*** Source material Section Begins ***

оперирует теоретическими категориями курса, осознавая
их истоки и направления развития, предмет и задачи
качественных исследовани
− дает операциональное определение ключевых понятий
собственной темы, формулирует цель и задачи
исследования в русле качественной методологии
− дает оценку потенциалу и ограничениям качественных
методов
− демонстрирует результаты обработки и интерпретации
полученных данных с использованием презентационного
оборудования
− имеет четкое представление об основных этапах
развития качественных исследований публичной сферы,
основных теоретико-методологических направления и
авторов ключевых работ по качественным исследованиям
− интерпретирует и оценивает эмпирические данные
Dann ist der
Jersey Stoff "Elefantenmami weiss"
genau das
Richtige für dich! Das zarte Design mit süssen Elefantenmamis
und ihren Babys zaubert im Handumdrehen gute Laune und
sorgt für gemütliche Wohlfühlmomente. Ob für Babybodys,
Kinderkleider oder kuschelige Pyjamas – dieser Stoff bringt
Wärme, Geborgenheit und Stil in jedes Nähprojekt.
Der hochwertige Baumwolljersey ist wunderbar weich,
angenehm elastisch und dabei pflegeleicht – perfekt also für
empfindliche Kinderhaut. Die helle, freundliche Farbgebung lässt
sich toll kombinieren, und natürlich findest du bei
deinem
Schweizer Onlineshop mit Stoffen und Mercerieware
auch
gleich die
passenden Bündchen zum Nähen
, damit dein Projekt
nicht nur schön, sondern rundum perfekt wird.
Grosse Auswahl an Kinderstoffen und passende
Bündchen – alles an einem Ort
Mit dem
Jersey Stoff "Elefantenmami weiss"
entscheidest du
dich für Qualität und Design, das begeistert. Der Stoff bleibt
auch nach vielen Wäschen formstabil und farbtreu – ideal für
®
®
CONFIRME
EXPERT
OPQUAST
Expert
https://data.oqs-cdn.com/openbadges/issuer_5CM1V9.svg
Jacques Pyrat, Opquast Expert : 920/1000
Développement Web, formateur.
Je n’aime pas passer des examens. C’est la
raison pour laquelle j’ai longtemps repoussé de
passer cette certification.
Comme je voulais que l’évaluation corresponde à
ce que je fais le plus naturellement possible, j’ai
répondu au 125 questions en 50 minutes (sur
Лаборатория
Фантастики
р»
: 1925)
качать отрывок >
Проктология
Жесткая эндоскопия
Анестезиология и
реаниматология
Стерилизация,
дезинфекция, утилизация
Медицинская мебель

*** Source material Section Ends ***

Work task →
Only a number is expected: how many lines of the data include the string "направления".

Result →
2